Day six was another 27km full of drizzle and cloud. We climbed three hills through mystical Japanese mist, 2 more of the 88 temples and later that day Muto found another friend who gave us a place to stay for free. The only catch was that the owner of the free hostel was also the owner of the village hardware store and so we had to work in exchange for the place to sleep and that`s how i came to find myself cleaning plastic plant pots with a chain smoking, beer loving, Beatles singing Buddhist carpenter outside a hardware in rural Japan. and the next morning he somehow managed to get a free breakfast through another friend who is the village hairdresser. in every town and village we pass through Muto seems to know somebody who can get us free food or accommodation. He always knows a friend. I`m starting to think Japanese Buddhism is a more transparent version of the Masonic Lodge.
The next day was an uneventful 26km walk along the main road that loops around Shikoku, Highway 55. We walked along side the road and through towns along the coast to yet another free hostel, this one next to a temple. Muto was very happy that they had hot showers and even happier that there was a beer vending machine around the corner.

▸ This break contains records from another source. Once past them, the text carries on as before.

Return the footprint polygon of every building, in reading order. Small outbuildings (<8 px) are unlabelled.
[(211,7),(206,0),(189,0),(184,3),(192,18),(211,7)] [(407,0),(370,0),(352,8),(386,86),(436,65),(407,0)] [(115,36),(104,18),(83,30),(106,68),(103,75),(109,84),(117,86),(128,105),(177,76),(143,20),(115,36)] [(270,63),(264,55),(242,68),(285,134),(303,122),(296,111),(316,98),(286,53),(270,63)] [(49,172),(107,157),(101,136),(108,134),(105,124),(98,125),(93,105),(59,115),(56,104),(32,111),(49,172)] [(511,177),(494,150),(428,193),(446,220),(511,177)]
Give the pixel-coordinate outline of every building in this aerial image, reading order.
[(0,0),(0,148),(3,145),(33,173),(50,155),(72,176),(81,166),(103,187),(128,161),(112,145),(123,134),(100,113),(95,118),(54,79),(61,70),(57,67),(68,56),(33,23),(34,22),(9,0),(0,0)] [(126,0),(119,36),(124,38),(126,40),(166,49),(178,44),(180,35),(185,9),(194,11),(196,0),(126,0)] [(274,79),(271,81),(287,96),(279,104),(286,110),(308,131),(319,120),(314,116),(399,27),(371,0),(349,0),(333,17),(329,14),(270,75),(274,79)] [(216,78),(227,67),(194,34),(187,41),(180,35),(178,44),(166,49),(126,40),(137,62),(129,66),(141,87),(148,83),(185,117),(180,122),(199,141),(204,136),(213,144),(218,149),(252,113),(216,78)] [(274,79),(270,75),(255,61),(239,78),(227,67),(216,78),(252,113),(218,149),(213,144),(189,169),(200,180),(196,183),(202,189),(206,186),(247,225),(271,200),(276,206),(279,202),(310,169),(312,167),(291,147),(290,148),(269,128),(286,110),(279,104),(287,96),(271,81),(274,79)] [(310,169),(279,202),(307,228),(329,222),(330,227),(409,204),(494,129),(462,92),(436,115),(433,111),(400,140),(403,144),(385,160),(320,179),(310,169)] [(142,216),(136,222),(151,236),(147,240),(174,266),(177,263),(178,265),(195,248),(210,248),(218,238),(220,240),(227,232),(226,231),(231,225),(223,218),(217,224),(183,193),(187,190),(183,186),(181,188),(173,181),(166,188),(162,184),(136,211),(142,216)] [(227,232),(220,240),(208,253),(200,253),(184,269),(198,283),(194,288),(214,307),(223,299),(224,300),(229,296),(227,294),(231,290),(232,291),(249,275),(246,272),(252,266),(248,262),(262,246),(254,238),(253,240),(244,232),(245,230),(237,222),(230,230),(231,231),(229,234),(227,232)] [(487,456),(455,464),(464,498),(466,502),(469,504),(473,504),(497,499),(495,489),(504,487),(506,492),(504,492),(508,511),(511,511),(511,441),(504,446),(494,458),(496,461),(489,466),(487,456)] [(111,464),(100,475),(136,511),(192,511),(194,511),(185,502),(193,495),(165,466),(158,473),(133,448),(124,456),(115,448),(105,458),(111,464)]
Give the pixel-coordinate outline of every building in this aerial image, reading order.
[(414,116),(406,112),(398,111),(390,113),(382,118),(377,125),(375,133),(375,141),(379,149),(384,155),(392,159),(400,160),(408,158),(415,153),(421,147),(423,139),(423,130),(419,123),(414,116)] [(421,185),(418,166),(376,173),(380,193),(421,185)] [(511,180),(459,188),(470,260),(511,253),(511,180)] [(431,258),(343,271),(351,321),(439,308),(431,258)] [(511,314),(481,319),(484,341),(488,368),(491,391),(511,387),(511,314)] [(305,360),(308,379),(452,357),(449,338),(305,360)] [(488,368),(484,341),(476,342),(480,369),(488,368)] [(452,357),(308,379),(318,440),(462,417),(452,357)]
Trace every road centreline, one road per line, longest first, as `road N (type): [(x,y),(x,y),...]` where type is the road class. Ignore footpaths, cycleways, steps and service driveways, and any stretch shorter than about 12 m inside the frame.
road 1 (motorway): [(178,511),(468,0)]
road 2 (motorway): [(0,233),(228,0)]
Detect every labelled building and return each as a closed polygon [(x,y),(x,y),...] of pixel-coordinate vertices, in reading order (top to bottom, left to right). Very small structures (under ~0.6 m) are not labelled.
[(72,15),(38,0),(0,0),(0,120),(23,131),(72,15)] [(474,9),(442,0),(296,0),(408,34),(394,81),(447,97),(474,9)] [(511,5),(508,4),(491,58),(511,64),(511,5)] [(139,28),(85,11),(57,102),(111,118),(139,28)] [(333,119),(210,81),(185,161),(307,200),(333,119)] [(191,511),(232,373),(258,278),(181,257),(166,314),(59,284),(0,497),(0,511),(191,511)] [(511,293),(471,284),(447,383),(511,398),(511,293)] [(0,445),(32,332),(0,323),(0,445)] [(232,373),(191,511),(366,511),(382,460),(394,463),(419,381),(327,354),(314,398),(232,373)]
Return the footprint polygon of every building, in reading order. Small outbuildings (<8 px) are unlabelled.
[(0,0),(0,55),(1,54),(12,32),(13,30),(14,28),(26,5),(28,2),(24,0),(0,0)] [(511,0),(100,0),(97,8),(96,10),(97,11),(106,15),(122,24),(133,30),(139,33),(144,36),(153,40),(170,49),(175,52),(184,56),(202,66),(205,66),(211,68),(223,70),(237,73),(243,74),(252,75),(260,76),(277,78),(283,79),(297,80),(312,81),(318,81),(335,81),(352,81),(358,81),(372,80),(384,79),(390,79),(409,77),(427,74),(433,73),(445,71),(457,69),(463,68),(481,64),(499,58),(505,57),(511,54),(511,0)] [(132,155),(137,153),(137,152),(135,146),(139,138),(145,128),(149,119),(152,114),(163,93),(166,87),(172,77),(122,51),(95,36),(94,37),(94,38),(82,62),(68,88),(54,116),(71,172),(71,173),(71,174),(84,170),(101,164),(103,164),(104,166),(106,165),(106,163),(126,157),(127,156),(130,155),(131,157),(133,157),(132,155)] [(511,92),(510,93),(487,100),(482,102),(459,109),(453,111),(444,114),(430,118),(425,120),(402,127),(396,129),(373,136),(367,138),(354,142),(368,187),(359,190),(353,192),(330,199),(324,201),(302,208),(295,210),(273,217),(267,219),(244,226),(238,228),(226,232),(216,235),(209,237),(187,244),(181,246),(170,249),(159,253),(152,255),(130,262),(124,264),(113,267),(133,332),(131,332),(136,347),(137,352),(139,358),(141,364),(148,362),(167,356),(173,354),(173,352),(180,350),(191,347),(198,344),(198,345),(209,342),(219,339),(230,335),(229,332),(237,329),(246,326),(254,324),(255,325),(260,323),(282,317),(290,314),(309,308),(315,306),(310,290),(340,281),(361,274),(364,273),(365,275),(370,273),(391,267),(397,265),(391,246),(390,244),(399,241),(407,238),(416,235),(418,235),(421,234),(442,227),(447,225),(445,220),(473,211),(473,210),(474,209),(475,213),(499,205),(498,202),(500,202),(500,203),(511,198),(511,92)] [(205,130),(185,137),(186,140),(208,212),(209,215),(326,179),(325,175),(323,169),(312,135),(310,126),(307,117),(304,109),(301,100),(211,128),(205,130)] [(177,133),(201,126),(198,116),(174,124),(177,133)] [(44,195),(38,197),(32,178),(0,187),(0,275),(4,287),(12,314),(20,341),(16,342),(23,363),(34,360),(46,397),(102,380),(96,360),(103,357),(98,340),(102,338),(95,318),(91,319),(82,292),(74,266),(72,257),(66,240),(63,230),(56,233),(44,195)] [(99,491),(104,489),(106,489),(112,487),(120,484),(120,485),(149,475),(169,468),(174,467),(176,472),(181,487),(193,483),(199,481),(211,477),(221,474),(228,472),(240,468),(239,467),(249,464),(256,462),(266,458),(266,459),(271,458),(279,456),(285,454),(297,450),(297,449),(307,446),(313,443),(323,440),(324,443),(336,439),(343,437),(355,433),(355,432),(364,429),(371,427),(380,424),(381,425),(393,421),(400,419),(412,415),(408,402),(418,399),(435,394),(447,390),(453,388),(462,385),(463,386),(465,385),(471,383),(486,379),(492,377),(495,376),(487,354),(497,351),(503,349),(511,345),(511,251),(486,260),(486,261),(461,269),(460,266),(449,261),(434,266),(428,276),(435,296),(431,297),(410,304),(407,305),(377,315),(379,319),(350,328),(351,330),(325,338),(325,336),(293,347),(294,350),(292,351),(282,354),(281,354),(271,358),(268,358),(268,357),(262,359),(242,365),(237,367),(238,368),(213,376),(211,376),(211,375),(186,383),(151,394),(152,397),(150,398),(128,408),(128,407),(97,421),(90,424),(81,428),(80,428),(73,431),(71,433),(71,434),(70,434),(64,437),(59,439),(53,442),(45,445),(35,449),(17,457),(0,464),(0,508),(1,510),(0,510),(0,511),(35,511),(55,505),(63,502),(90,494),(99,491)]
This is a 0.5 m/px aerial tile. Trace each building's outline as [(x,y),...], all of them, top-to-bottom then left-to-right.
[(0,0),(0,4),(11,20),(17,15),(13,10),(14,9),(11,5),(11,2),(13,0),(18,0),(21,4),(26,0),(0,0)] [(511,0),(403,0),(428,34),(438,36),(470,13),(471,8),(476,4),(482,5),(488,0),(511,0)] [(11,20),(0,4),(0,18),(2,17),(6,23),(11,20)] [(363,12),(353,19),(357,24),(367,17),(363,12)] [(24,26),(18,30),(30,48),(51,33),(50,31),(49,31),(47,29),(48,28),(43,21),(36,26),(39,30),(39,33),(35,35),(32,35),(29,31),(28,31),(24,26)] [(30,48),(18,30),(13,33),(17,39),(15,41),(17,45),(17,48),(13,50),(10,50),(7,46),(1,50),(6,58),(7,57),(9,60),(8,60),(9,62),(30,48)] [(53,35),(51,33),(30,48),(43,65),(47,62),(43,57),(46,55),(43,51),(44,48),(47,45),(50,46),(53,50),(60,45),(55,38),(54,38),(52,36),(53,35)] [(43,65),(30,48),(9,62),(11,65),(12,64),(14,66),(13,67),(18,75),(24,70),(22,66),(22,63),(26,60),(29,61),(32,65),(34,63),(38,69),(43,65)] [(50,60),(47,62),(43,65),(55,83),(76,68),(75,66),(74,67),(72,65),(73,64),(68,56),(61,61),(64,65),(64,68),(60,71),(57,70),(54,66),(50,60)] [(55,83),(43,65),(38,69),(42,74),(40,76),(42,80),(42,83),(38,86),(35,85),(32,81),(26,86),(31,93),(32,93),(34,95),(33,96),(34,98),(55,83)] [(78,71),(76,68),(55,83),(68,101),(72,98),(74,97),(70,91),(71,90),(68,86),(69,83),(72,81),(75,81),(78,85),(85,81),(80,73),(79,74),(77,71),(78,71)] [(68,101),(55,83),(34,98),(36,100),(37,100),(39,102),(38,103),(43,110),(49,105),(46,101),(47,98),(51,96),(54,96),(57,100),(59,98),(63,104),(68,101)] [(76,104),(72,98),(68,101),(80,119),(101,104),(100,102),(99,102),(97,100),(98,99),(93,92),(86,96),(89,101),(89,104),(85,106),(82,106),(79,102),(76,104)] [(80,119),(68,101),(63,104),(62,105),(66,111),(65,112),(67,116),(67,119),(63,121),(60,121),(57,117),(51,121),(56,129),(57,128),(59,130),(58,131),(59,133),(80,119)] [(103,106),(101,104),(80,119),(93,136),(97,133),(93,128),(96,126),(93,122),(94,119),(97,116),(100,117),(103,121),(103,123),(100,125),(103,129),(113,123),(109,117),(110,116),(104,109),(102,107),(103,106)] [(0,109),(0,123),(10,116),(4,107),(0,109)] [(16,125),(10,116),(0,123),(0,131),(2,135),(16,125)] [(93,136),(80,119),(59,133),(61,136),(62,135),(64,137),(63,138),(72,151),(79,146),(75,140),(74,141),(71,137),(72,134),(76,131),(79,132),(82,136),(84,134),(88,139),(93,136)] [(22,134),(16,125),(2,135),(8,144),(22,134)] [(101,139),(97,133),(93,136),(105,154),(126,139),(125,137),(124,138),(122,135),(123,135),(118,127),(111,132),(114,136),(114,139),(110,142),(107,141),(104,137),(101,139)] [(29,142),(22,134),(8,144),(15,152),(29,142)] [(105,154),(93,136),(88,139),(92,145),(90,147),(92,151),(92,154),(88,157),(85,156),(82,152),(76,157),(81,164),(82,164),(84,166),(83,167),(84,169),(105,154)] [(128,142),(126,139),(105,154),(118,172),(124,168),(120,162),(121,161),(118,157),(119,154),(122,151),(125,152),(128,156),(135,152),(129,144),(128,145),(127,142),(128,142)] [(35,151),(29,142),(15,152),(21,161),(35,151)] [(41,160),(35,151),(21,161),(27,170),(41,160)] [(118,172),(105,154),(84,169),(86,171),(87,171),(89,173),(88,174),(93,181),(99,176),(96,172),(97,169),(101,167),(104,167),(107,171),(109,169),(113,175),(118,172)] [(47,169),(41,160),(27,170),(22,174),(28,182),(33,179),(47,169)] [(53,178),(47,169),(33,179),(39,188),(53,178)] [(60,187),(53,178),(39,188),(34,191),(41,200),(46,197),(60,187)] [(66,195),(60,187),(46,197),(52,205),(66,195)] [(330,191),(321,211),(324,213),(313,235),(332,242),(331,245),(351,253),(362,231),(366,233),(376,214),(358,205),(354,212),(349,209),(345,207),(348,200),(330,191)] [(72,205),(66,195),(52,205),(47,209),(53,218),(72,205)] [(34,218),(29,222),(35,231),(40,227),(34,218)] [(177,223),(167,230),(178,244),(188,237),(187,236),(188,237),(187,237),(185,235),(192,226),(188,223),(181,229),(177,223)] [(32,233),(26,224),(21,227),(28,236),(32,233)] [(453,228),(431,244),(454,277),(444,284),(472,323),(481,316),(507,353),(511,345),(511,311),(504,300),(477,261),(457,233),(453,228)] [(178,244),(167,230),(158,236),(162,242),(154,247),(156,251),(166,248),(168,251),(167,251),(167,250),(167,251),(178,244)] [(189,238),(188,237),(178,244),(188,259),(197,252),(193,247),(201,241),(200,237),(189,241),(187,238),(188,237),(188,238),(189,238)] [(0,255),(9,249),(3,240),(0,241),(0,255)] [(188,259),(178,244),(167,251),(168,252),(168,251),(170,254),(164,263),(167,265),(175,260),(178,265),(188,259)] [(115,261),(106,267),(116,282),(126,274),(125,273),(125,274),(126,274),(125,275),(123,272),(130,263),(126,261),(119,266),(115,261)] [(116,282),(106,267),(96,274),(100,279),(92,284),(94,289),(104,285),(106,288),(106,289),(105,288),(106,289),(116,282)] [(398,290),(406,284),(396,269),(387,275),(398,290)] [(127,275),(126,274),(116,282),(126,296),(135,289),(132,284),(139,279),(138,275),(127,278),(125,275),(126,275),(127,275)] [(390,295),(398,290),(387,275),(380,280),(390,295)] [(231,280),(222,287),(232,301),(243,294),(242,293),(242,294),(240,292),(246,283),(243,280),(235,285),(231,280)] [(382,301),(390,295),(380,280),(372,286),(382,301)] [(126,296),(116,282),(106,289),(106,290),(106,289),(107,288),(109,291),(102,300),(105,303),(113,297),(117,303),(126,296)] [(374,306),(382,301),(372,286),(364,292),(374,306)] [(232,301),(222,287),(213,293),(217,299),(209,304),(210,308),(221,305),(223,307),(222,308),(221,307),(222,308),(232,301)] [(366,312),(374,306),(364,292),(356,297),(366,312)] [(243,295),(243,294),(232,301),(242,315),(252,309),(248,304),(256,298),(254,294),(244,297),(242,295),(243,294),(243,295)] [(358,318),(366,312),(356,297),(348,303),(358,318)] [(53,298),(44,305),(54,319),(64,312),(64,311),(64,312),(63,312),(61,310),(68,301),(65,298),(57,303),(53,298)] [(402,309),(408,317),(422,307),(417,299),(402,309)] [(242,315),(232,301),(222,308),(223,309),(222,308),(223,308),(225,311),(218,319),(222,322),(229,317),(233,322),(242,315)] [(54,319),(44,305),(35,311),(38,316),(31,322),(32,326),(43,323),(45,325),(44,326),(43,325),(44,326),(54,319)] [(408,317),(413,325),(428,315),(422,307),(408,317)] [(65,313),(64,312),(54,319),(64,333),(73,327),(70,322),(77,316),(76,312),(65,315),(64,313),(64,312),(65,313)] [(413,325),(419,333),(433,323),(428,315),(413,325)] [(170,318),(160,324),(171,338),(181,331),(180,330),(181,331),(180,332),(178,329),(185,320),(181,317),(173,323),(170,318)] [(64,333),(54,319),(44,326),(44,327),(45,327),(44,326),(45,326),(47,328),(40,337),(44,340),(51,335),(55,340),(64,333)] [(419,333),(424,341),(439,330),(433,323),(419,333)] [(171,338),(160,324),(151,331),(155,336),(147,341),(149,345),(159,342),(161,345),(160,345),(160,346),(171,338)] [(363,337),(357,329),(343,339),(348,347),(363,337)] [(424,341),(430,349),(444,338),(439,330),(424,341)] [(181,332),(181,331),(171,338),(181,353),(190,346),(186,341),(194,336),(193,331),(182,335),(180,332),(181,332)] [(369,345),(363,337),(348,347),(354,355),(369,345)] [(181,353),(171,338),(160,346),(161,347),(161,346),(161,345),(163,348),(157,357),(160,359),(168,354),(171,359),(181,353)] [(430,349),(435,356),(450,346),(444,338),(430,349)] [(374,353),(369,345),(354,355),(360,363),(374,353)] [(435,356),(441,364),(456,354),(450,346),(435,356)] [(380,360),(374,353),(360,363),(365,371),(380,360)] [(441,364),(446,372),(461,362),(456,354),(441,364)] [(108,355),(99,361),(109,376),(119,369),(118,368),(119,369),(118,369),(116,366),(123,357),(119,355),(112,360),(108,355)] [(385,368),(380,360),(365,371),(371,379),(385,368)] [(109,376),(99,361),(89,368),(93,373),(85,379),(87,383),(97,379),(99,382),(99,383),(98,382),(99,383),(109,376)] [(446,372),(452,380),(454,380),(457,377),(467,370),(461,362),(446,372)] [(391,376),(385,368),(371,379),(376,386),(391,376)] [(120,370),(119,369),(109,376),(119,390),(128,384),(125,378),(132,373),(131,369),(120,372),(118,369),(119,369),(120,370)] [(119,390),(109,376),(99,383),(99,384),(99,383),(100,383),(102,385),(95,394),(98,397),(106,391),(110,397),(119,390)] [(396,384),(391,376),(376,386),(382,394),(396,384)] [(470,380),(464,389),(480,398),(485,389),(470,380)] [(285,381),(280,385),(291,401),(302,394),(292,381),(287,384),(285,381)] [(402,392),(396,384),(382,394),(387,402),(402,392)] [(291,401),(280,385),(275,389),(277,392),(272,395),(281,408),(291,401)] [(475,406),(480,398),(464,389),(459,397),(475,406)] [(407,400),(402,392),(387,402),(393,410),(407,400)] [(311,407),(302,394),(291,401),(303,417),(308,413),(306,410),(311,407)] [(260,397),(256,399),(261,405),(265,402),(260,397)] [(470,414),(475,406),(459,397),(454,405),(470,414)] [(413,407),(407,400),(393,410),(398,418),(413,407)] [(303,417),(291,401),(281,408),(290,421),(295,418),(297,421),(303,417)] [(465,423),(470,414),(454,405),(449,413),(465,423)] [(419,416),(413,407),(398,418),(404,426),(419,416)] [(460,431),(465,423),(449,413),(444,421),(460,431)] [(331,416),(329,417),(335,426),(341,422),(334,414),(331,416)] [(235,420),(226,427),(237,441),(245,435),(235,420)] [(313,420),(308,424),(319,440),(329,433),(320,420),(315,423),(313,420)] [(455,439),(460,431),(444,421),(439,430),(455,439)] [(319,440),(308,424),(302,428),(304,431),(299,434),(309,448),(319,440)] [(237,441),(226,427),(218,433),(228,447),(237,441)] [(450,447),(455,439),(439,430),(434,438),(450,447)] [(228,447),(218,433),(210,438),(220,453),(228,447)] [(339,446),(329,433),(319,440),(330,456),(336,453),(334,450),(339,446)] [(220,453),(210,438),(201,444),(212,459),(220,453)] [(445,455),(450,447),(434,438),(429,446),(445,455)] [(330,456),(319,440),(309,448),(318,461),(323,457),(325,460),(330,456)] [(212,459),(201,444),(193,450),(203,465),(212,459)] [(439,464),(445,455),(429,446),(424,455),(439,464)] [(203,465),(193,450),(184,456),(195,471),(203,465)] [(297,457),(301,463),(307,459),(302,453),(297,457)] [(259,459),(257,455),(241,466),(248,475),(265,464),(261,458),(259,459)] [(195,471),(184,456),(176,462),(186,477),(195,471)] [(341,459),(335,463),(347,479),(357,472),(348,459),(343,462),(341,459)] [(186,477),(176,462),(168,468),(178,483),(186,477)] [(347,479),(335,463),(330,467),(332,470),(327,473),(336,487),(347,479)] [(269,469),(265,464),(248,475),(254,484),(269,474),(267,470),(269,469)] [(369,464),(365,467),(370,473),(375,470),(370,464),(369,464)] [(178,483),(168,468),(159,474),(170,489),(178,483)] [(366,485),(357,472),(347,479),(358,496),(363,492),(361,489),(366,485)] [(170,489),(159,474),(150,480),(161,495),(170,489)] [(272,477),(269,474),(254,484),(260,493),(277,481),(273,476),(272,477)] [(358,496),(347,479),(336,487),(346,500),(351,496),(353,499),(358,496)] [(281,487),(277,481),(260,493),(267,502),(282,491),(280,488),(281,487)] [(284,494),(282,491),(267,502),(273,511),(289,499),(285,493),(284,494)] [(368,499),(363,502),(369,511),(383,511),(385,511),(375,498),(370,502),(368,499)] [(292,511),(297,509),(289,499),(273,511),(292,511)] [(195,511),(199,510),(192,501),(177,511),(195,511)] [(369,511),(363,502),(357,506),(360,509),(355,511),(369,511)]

Yesterday was full of sunshine and sweat and after seeing a monkey in the trees and Japanese eagles circling in the sky we arrived 22km away from where we started in the small town of Kaifu. I paid for a room in a hostel and a Muto tried to find a place to pitch his tent. This morning he told me that he was walking around last night looking for a park or a patch when a man walking a dog invited him to have some noodles and a beer in his bar, which, of course, he accepted and got steaming drunk and slept there. He met me this morning and said we`d been invited to the bar for morning tea. And that`s why i`m in the bar now typing this in the owners living room on a keyboard that has its CAPS LOCK stuck so i`ve just typed his whole thing holding down SHIFT while Muto drinks tea and talks with the bar owner behind me and two dogs yap away at my feet. I`m still not entirely sure how i`ve managed to find myself free loading my way around japan with a cigarette loving beer drinking Buddhist but that seems to be what i`ve done. And this is just the first week. Korea already seems a long time ago.